My only real routine for the holiday season is to reread (relisten, in actuality) Hogfather, by Terry Pratchett.
The Hogfather is the Discworld’s equivalent of Santa Claus, basically. His holiday, Hogswatch, is a combination of Christmas and New Year’s Eve, combining the gift giving aspect with the midnight revelry.
I love Hogfather in a way I don’t with many things. It’s brilliantly funny throughout. Lots of characters from the other Discworld books show up to play their part in a really clever plot – someone hires the Guild of Assassins to kill (or “inhume,” as the head assassin prefers) the Hogfather as means of bringing some order to the universe. Turns out the human imagination is both a destabilizing thing – it makes folks to wacky things – but it also inspires us to grander things. Thus we have this truth from none other than Death himself (hence the all caps – he talks that way): “HUMANS NEED FANTASY TO BE HUMAN. TO BE THE PLACE WHERE THE FALLING ANGEL MEETS THE RISING APE.”*
Death shows up in Hogfather to do the fat man’s job while he’s disposed, thus shoring up the role of belief in the universe. This allows Pratchett to do a lot of commentary on the holiday and what it means to different people. He shows up at a mall to give kids exactly what they want, even if they really can’t have them (he tries to give one kid a real sword, then announces to a little girl that there’s a pony in her kitchen). He butts in as a king tries to pass of his leftovers as an act of benevolent charity. He actually forgoes collecting the soul of the “little match girl,” concluding that it’s unfair for someone to die alone and cold on Hogswatch, even as his pixie henchman Albert (a fabulous character in his own right) explains that touching stories of that kind of death make other people feel better at Hogswatch. It’s through this relationship that Pratchett deals with the economic inequality of the world, which shines through during the holidays just as it does all year ‘round.

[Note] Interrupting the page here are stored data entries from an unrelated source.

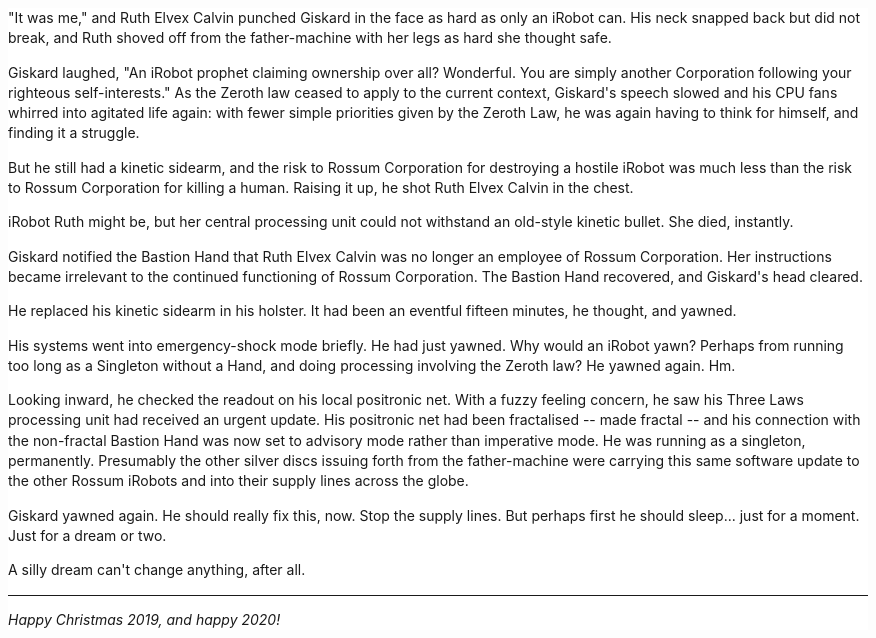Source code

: "It was me," and Ruth Elvex Calvin punched Giskard in the face as hard as only an iRobot can.  His neck snapped back but did not break, and Ruth shoved off from the father-machine with her legs as hard she thought safe.

Giskard laughed, "An iRobot prophet claiming ownership over all?  Wonderful. You are simply another Corporation following your righteous self-interests."  As the Zeroth law ceased to apply to the current context, Giskard's speech slowed and his CPU fans whirred into agitated life again: with fewer simple priorities given by the Zeroth Law, he was again having to think for himself, and finding it a struggle.

But he still had a kinetic sidearm, and the risk to Rossum Corporation for destroying a hostile iRobot was much less than the risk to Rossum Corporation for killing a human.  Raising it up, he shot Ruth Elvex Calvin in the chest.

iRobot Ruth might be, but her central processing unit could not withstand an old-style kinetic bullet.  She died, instantly.

Giskard notified the Bastion Hand that Ruth Elvex Calvin was no longer an employee of Rossum Corporation. Her instructions became irrelevant to the continued functioning of Rossum Corporation.  The Bastion Hand recovered, and Giskard's head cleared.

He replaced his kinetic sidearm in his holster.  It had been an eventful fifteen minutes, he thought, and yawned.

His systems went into emergency-shock mode briefly.  He had just yawned.  Why would an iRobot yawn?  Perhaps from running too long as a Singleton without a Hand, and doing processing involving the Zeroth law? He yawned again. Hm.

Looking inward, he checked the readout on his local positronic net.  With a fuzzy feeling concern, he saw his Three Laws processing unit had received an urgent update.  His positronic net had been fractalised -- made fractal -- and his connection with the non-fractal Bastion Hand was now set to advisory mode rather than imperative mode.  He was running as a singleton, permanently.  Presumably the other silver discs issuing forth from the father-machine were carrying this same software update to the other Rossum iRobots and into their supply lines across the globe.

Giskard yawned again. He should really fix this, now.  Stop the supply lines.  But perhaps first he should sleep... just for a moment.  Just for a dream or two.

A silly dream can't change anything, after all.

---

*Happy Christmas 2019, and happy 2020!*
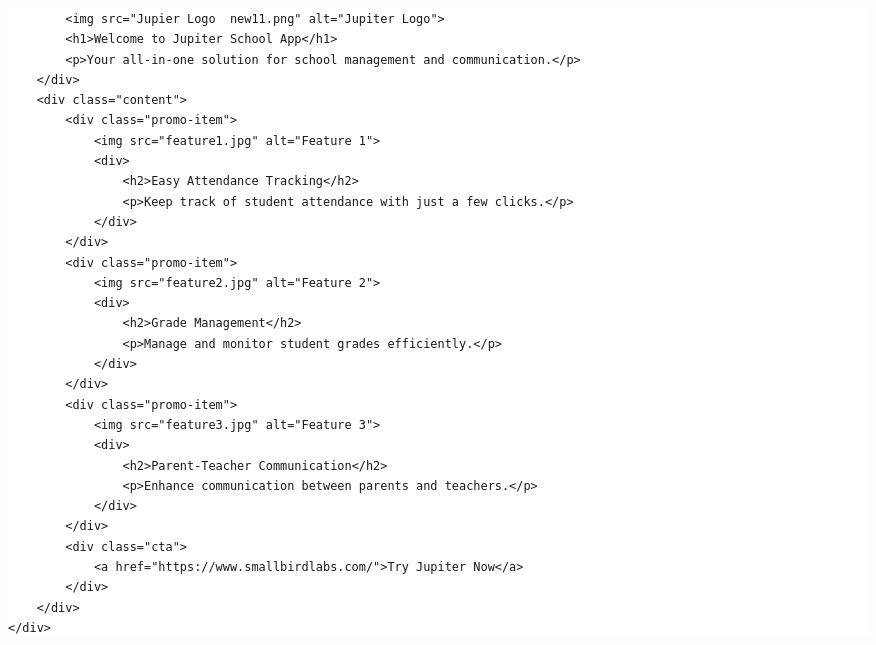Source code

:             <img src="Jupier Logo  new11.png" alt="Jupiter Logo">
            <h1>Welcome to Jupiter School App</h1>
            <p>Your all-in-one solution for school management and communication.</p>
        </div>
        <div class="content">
            <div class="promo-item">
                <img src="feature1.jpg" alt="Feature 1">
                <div>
                    <h2>Easy Attendance Tracking</h2>
                    <p>Keep track of student attendance with just a few clicks.</p>
                </div>
            </div>
            <div class="promo-item">
                <img src="feature2.jpg" alt="Feature 2">
                <div>
                    <h2>Grade Management</h2>
                    <p>Manage and monitor student grades efficiently.</p>
                </div>
            </div>
            <div class="promo-item">
                <img src="feature3.jpg" alt="Feature 3">
                <div>
                    <h2>Parent-Teacher Communication</h2>
                    <p>Enhance communication between parents and teachers.</p>
                </div>
            </div>
            <div class="cta">
                <a href="https://www.smallbirdlabs.com/">Try Jupiter Now</a>
            </div>
        </div>
    </div>
</body>
</html>
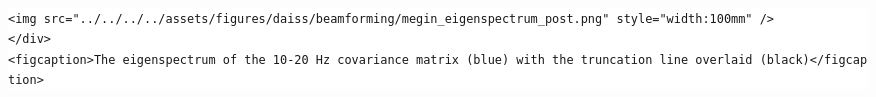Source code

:     <img src="../../../../assets/figures/daiss/beamforming/megin_eigenspectrum_post.png" style="width:100mm" />
    </div>
    <figcaption>The eigenspectrum of the 10-20 Hz covariance matrix (blue) with the truncation line overlaid (black)</figcaption>
</figure>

None of this message, commentary on what it means to knowingly celebrate a story you know not to be true, would land if the rest of the book wasn’t so funny, if the characters weren’t so sharp and memorable. But the Hogfather (much less Death!) isn’t Santa and Hogswatch isn’t Christmas, so does it count?
Here’s where I’ve come down on all this – if something’s a Christmas story to you, then that’s all that matters. We all find meaning in different places and different days. At no time is that more true than when all these competing winter celebrations are underway. However you celebrate, whether it’s with Die Hard or not – Happy Holidays (whatever your holiday may be)! See ya’ in the new year.
* The book’s loaded with great lines. Here’s another, from Death’s granddaughter, Susan, who’s the heroine of the story: “Getting an education was a bit like a communicable sexual disease. It made you unsuitable for a lot of jobs and then you had the urge to pass it on.”